Coroner's investigators in Michigan ruled Cornell's death a suicide by hanging. Tests showed the presence of lorazepam, better known by its brand name Ativan, in Cornell's system along with barbiturates and the anti-opioid drug naloxone, but did not cite them as a factor in his death.
The lawsuit said Koblin and his Beverly Hills, California, office “negligently and repeatedly” prescribed “dangerous mind-altering controlled substances to Chris Cornell which impaired Mr.

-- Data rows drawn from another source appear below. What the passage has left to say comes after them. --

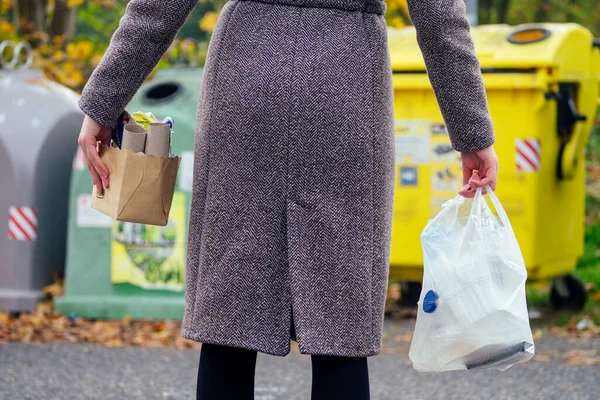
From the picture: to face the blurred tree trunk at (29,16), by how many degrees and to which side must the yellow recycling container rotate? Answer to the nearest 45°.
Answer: approximately 135° to its right

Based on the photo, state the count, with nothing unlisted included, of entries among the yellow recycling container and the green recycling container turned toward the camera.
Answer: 2

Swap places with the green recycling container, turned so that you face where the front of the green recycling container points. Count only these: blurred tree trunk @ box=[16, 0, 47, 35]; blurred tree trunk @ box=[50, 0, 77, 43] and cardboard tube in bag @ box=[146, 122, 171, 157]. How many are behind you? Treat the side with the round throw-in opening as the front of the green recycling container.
2

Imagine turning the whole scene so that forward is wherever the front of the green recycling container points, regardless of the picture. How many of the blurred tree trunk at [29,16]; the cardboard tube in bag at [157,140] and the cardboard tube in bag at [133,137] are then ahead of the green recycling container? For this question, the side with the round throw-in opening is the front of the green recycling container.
2

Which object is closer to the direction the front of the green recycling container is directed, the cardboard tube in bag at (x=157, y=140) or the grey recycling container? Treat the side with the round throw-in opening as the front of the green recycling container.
the cardboard tube in bag

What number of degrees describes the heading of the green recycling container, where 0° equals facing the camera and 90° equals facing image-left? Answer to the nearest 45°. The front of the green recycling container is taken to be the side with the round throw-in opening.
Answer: approximately 0°

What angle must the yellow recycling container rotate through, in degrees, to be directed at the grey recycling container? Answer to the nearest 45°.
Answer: approximately 90° to its right

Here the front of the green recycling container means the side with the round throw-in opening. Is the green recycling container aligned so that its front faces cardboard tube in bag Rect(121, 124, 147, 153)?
yes

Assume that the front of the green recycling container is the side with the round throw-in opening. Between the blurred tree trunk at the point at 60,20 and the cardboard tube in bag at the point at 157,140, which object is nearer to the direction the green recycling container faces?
the cardboard tube in bag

Cornell’s cognition, clouded his judgment, and caused him to engage in dangerous impulsive behaviors that he was unable to control, costing him his life.”

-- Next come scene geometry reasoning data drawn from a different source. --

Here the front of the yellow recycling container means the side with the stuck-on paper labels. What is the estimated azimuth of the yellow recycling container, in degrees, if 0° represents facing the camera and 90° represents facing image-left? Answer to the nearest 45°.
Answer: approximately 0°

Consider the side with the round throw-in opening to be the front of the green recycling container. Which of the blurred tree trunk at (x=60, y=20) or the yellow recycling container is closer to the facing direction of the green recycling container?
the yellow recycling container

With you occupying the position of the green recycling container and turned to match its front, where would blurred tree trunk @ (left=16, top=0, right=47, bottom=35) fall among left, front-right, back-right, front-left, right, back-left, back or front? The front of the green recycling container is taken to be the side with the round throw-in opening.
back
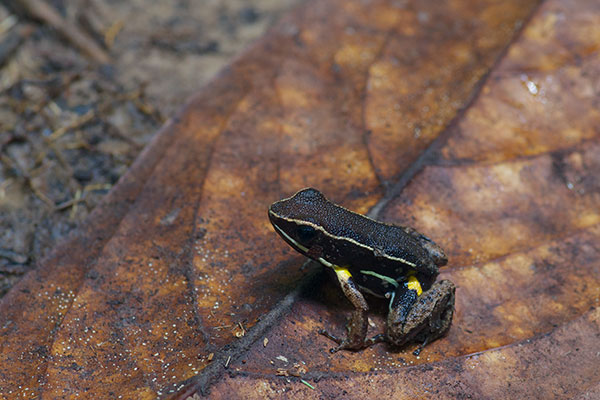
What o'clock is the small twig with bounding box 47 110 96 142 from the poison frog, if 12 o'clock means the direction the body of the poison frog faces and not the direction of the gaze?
The small twig is roughly at 2 o'clock from the poison frog.

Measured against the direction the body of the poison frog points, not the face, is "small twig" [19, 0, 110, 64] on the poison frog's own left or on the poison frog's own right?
on the poison frog's own right

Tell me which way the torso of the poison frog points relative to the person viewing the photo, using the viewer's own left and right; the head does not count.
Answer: facing to the left of the viewer
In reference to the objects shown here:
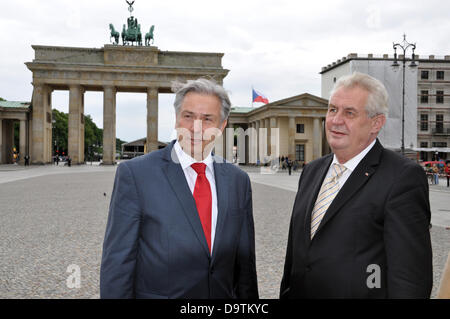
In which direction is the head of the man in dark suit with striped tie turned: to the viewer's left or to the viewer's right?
to the viewer's left

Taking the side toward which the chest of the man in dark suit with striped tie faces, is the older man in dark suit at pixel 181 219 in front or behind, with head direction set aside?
in front

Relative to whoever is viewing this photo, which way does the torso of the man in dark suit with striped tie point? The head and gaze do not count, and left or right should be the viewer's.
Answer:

The lawsuit said the doctor did this knowing Cornell had a serious history of substance abuse.
In court documents responding to the lawsuit, Koblin and his attorney denied any wrongdoing or responsibility for Cornell's death.
Emails seeking comment sent Thursday night to attorneys for both sides were not immediately returned.

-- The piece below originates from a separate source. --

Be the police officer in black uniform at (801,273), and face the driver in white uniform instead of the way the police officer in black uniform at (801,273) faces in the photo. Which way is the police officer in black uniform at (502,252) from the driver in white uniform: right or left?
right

“After years of litigation and settlement negotiations, Plaintiffs and Defendants ... have reached a confidential settlement agreement to resolve all claims,” the Cornell family attorneys said in the April 2 court filing.
The document said essential to the compromise was the agreement to minimize publicity and keep the terms confidential.
The case has “received significant media coverage and attention from fans of Mr. Cornell and allies of Plaintiffs," the court filing says. ”Unfortunately, as with many celebrity cases, this action has also attracted the attention of troubled individuals who have harassed Plaintiffs, including by threatening the life and safety of Plaintiffs Toni Cornell and Christopher Nicholas Cornell."
A judge must still approve the parts of the settlement that involve the children, who are both minors, and the documents say the lawsuit will proceed toward trial if that doesn't happen.
Cornell’s wailing voice and his long-haired, shirtless stage presence made him an essential figure in the grunge rock of the 1990s. Soundgarden was among the first groups to surge to national attention in a wave that later included Nirvana, Pearl Jam and Alice in Chains.